Helipad consenting was raised by Cr Mike Lee at today’s Planning, Environment and Parks Committee. A response was provided by Auckland Council Chief of Strategy Megan Tyler (who also wrote this opinion piece in July). Video of the item can be found here (starting at 6:05).
Megan promised to send out a memo to update the Local Boards and stated that early next year there will be an officer report with recommendations that will be voted-on by the Committee.
One jaw-dropping moment happened (at 10:50) when Megan seemed to suggest that a plan change might not be the suggested outcome: “We’ll report back to this committee with some options which may include a plan change; there may be other things“.
This is incomprehensible, given that council has to, under the law, enact plan changes to give effect to New Zealand Coastal Policy Statement (NZCPS), which has strict rules requiring no adverse impacts on threatened native species, and which section 4.3 of council’s own Helicopter Planning and Guidance Note cites as critical to helipad processing, but which council’s planning officers say they cannot currently consider when processing helipad consent applications.
And council must also give effect to the Noise and Vibration Metrics National Planning Standard (NPS-15), which prohibits the use of averaging of noise impacts in helipad consenting.

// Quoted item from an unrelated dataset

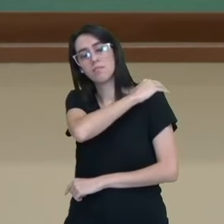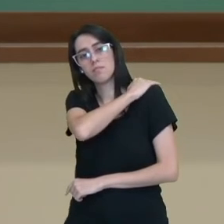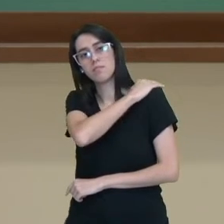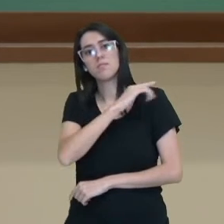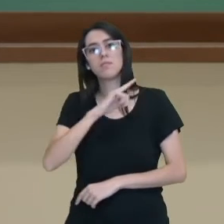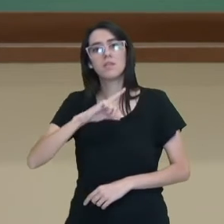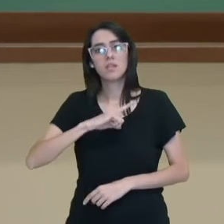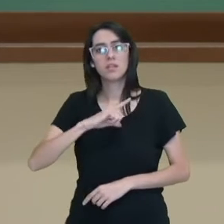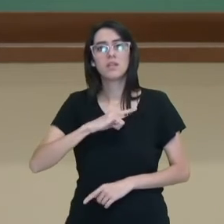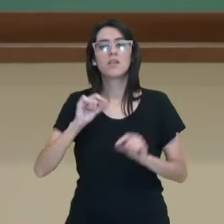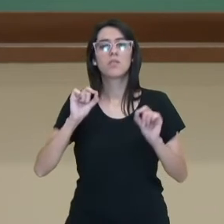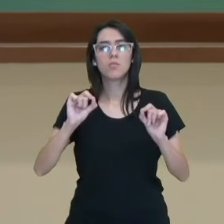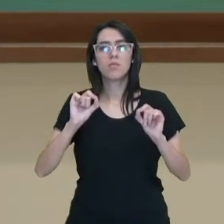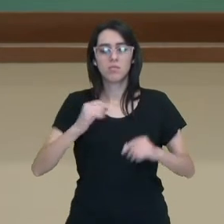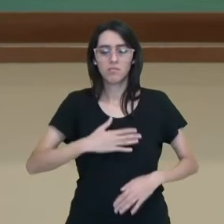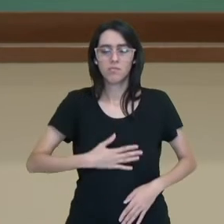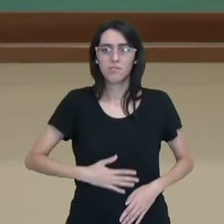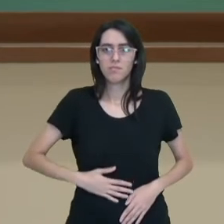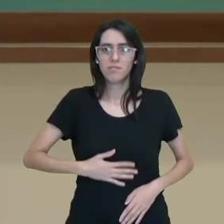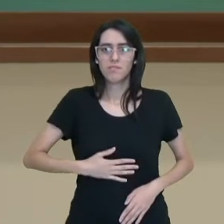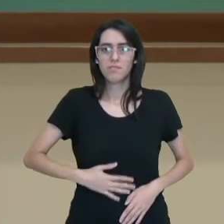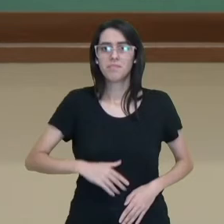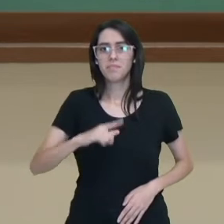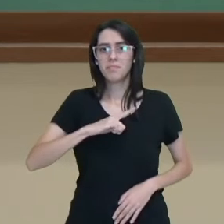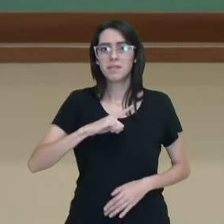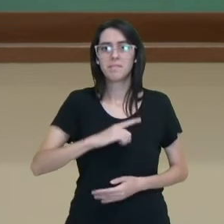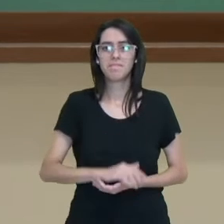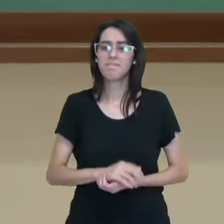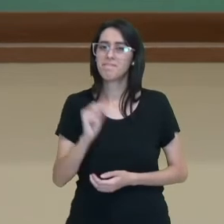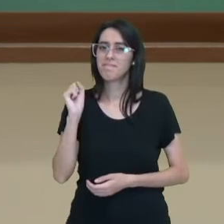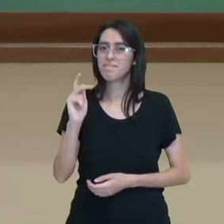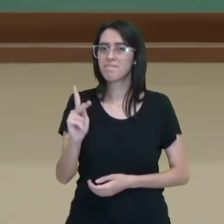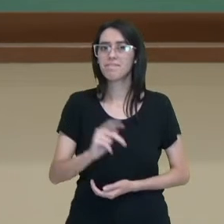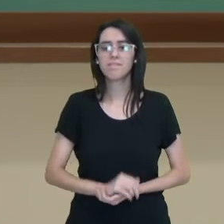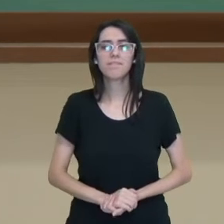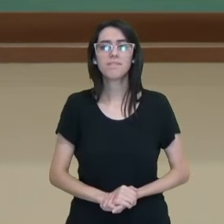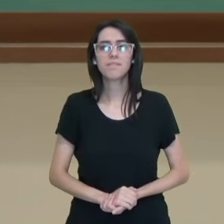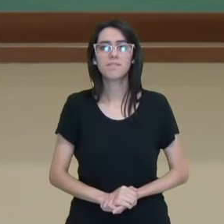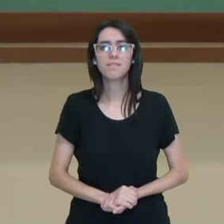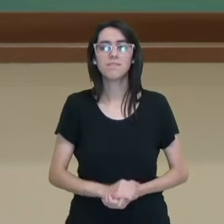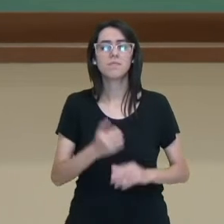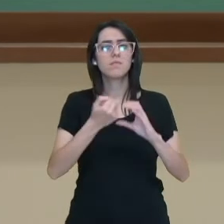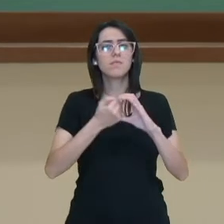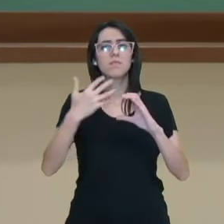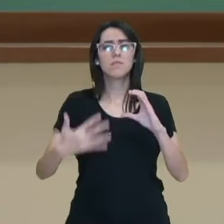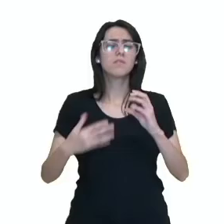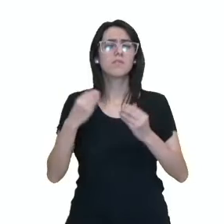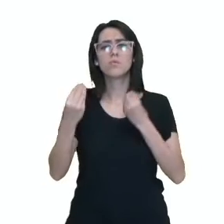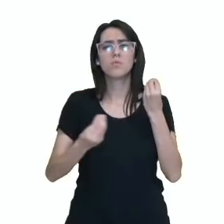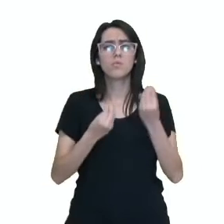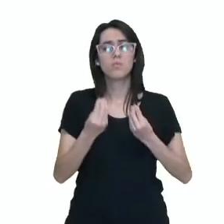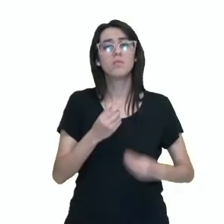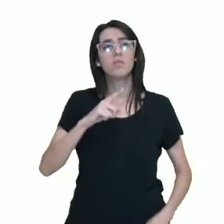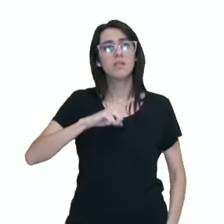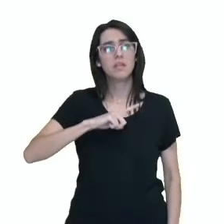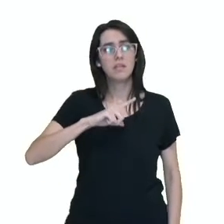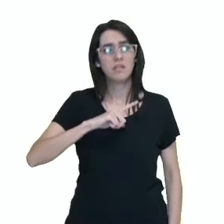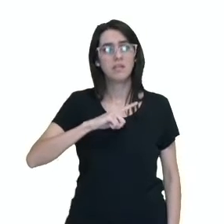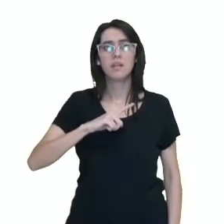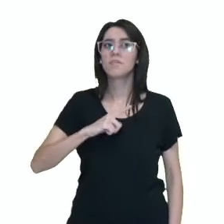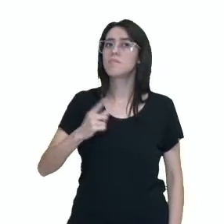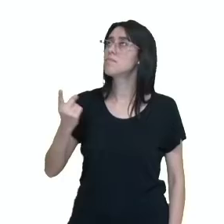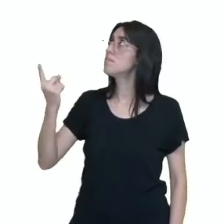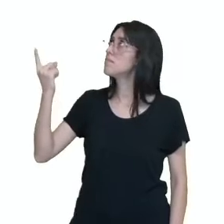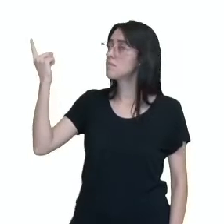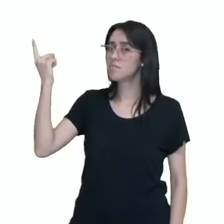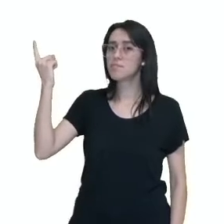quelônios, né. O plastrão é aquela parte ventral das tartarugas, ok? Classificação dos répteis. A gente tem os testudines, que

Pretending that the average noise over several days is the effect to be considered – rather than the actual noise whilst a helicopter is taking off or landing – has been a key factor that has allowed consents to be granted.
The NZCPS was gazetted over twelve years ago and the NPS-15 over three years ago. Under the law, council is supposed to give effect to the NZCPS “as soon as practicable” (RMA s55(2D)(a)) and they are also obliged to give effect to the NPS-15. Very few, if any, of the helipad consents which have been granted during this time (which accounts for the majority of the now 61 consented helipads on Waiheke Island) are likely to have been granted had council already given effect to the NZCPS and NPS-15, in a timely fashion, by making those obligatory plan changes already.
How then could council be thinking that their options next year may not involve a plan change?